We can use the case study of Boy & Bear conducted by Julian Morrow, former artist-manager for the band, to highlight the risks involved with entering live music at the low and mid-level tiers in Australia. As Australia is a ‘relatively small territory (in terms of population) with arguably more promoters per-capita than anywhere else’, artists will often be cut short in the race to procure a band for a tour (Morrow, 2013). Boy & Bear illustrate the ways in which technology can be used to combat unsavoury business practice, with the involvement of companies such as Music Glue, who provide ‘online marketing and e-commerce solutions for artists, managers, promoters and venues’ (Morrow, 2013). They do this by ‘providing the tools that enable direct artist-fan engagement’, which enables bands to exchange music for email addresses, allowing them to cheaply promote future tours. Music Glue claims that this service is ‘demanded by an increasingly tech aware and empowered customer base’ (Morrow, 2013).
As we are dealing in an increasingly tech-savvy market, it would be pertinent also address the ways in which artists have used technology to their advantage in the recording sector, albeit at the exclusion of record labels. Morrow illustrates an example of this, stating: ‘British rock band Radiohead released their seventh album In Rainbows as a digital download for which consumers chose their own price’ (2009). Although no official figures have been released, the exercise might be consider a success, as Morrow notes, ‘it directed a large amount of traffic to their website from which consumers could purchase concert tickets…merchandise…and had the potential to increase the sale of their back-catalogue’ (2009).

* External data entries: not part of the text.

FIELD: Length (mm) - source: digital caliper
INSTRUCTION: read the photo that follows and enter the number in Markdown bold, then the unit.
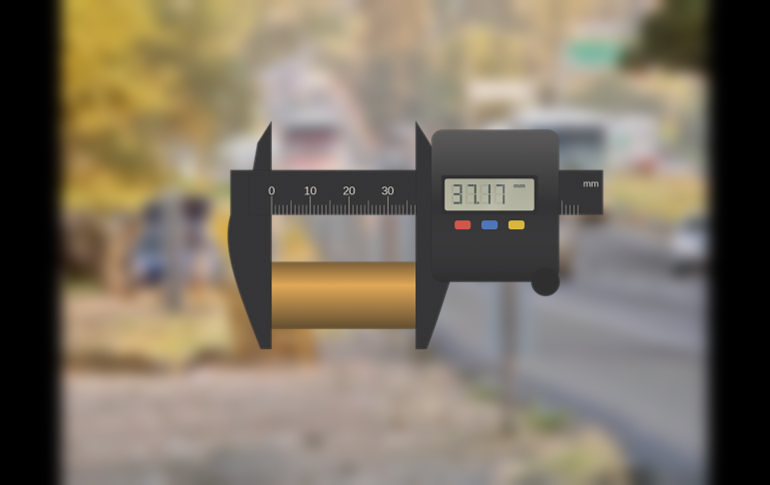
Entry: **37.17** mm
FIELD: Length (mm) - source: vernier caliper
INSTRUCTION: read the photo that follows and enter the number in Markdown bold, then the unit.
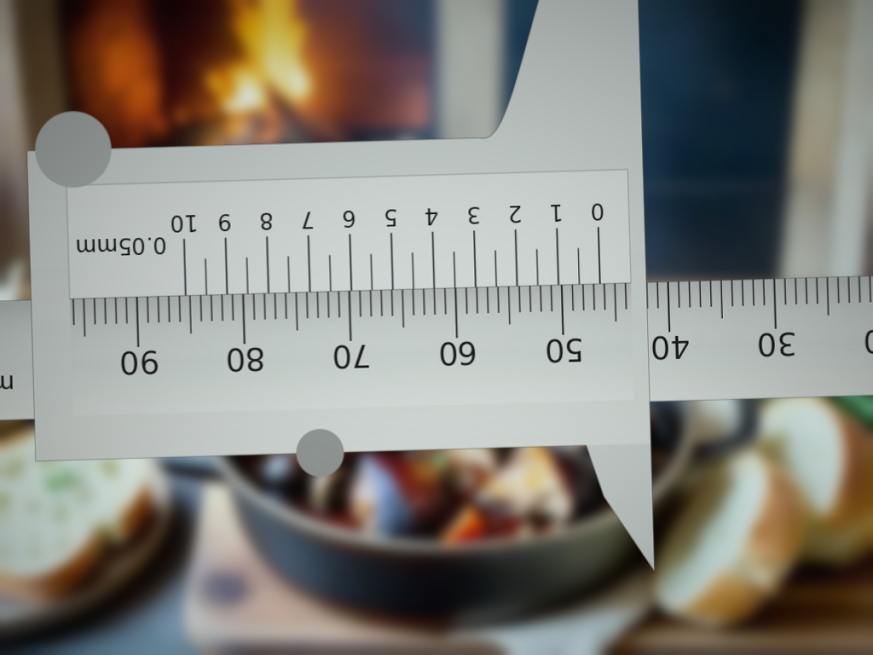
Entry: **46.4** mm
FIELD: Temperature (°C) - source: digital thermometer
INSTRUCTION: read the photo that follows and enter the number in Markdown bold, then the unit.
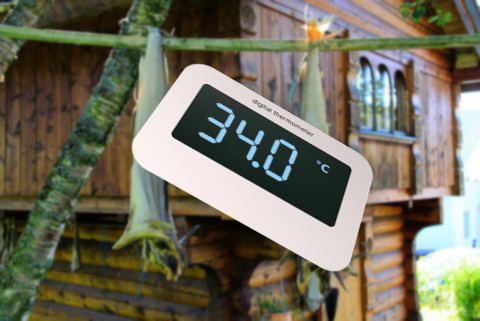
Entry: **34.0** °C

However, it must be noted that a large portion of the success found by Radiohead is due to their experience within the old system, having previously been bound by a major label contract with EMI. This successful use of technology in the recording sector cannot hope to be emulated by every upstart band in saturated market.

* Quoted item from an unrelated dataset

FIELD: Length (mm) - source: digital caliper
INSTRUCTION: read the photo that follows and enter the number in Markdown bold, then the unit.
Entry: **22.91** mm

We must therefore conclude that the live music sector has easily weathered the technological storm of the 21st century much better than that of the recording sector. With Live Nation becoming the largest music organisation in the world, and record labels continuing to lose the fight against P2P file-sharing, it is clear that record labels are no longer the driving force in the music industry they once were. The implementation of the 360 deal by record labels has proved to be moderately successful, albeit only through tapping into revenue streams outside of record sales. There is also a continued distrust of labels as being unfair towards the artist. The live music sector is therefore still the most profitable aspect of the music industries, despite the disparity between smaller and larger acts. Artists have been able to combat this disparity through the emergence of companies such as Music Glue, which enable them to market directly to their fan-base through the internet. The recording sector is still unable to find a in a tech-savvy society, where the experience of a live show will continue to remain irreplaceable.